Start of Source material
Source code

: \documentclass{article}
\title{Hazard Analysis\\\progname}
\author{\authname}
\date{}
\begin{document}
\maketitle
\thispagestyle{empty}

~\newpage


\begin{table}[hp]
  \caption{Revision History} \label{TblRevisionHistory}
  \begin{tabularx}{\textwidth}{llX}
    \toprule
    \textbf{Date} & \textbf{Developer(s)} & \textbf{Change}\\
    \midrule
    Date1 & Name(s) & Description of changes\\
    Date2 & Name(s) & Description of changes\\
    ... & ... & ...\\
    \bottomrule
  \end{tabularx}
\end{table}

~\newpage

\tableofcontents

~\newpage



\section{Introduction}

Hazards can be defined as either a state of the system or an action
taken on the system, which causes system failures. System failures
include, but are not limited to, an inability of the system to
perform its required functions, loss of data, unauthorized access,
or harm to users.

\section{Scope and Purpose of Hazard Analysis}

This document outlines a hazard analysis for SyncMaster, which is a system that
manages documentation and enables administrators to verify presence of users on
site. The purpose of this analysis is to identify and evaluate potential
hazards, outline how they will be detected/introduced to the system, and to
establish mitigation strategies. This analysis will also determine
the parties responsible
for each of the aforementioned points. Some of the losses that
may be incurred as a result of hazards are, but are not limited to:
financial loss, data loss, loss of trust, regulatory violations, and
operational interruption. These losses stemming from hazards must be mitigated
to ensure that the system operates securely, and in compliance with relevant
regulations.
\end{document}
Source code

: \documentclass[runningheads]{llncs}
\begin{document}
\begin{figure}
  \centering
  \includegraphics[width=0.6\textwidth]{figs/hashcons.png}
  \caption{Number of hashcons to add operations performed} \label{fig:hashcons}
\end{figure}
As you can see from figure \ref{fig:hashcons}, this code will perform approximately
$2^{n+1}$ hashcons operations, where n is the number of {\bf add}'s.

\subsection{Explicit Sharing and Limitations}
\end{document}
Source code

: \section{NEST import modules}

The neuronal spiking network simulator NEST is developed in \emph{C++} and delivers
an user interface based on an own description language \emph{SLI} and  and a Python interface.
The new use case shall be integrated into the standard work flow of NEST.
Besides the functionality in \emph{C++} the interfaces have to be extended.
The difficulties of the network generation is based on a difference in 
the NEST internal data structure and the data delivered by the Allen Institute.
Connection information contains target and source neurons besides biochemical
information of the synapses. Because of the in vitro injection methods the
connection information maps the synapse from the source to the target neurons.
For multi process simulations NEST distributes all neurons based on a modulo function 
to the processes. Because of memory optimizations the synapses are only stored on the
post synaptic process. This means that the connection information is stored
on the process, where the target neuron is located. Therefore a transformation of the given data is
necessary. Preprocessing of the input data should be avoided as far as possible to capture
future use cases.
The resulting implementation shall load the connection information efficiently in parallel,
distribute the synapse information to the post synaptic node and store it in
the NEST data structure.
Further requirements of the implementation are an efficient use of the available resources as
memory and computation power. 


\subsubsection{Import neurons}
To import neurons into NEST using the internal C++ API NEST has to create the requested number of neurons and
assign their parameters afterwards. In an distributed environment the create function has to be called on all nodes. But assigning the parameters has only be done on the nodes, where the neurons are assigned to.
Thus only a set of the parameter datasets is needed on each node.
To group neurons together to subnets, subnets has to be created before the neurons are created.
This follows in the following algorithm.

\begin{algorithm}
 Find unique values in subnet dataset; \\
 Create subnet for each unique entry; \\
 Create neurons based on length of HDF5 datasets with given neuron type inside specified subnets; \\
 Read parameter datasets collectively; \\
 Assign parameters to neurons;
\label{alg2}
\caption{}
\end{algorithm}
End of Source material
Could you reproduce all the records exactly?

Source code

: \documentclass{article}
\title{Hazard Analysis\\\progname}
\author{\authname}
\date{}
\begin{document}
\maketitle
\thispagestyle{empty}

~\newpage


\begin{table}[hp]
  \caption{Revision History} \label{TblRevisionHistory}
  \begin{tabularx}{\textwidth}{llX}
    \toprule
    \textbf{Date} & \textbf{Developer(s)} & \textbf{Change}\\
    \midrule
    Date1 & Name(s) & Description of changes\\
    Date2 & Name(s) & Description of changes\\
    ... & ... & ...\\
    \bottomrule
  \end{tabularx}
\end{table}

~\newpage

\tableofcontents

~\newpage



\section{Introduction}

Hazards can be defined as either a state of the system or an action
taken on the system, which causes system failures. System failures
include, but are not limited to, an inability of the system to
perform its required functions, loss of data, unauthorized access,
or harm to users.

\section{Scope and Purpose of Hazard Analysis}

This document outlines a hazard analysis for SyncMaster, which is a system that
manages documentation and enables administrators to verify presence of users on
site. The purpose of this analysis is to identify and evaluate potential
hazards, outline how they will be detected/introduced to the system, and to
establish mitigation strategies. This analysis will also determine
the parties responsible
for each of the aforementioned points. Some of the losses that
may be incurred as a result of hazards are, but are not limited to:
financial loss, data loss, loss of trust, regulatory violations, and
operational interruption. These losses stemming from hazards must be mitigated
to ensure that the system operates securely, and in compliance with relevant
regulations.
\end{document}
Source code

: \documentclass[runningheads]{llncs}
\begin{document}
\begin{figure}
  \centering
  \includegraphics[width=0.6\textwidth]{figs/hashcons.png}
  \caption{Number of hashcons to add operations performed} \label{fig:hashcons}
\end{figure}
As you can see from figure \ref{fig:hashcons}, this code will perform approximately
$2^{n+1}$ hashcons operations, where n is the number of {\bf add}'s.

\subsection{Explicit Sharing and Limitations}
\end{document}
Source code

: \section{NEST import modules}

The neuronal spiking network simulator NEST is developed in \emph{C++} and delivers
an user interface based on an own description language \emph{SLI} and  and a Python interface.
The new use case shall be integrated into the standard work flow of NEST.
Besides the functionality in \emph{C++} the interfaces have to be extended.
The difficulties of the network generation is based on a difference in 
the NEST internal data structure and the data delivered by the Allen Institute.
Connection information contains target and source neurons besides biochemical
information of the synapses. Because of the in vitro injection methods the
connection information maps the synapse from the source to the target neurons.
For multi process simulations NEST distributes all neurons based on a modulo function 
to the processes. Because of memory optimizations the synapses are only stored on the
post synaptic process. This means that the connection information is stored
on the process, where the target neuron is located. Therefore a transformation of the given data is
necessary. Preprocessing of the input data should be avoided as far as possible to capture
future use cases.
The resulting implementation shall load the connection information efficiently in parallel,
distribute the synapse information to the post synaptic node and store it in
the NEST data structure.
Further requirements of the implementation are an efficient use of the available resources as
memory and computation power. 


\subsubsection{Import neurons}
To import neurons into NEST using the internal C++ API NEST has to create the requested number of neurons and
assign their parameters afterwards. In an distributed environment the create function has to be called on all nodes. But assigning the parameters has only be done on the nodes, where the neurons are assigned to.
Thus only a set of the parameter datasets is needed on each node.
To group neurons together to subnets, subnets has to be created before the neurons are created.
This follows in the following algorithm.

\begin{algorithm}
 Find unique values in subnet dataset; \\
 Create subnet for each unique entry; \\
 Create neurons based on length of HDF5 datasets with given neuron type inside specified subnets; \\
 Read parameter datasets collectively; \\
 Assign parameters to neurons;
\label{alg2}
\caption{}
\end{algorithm}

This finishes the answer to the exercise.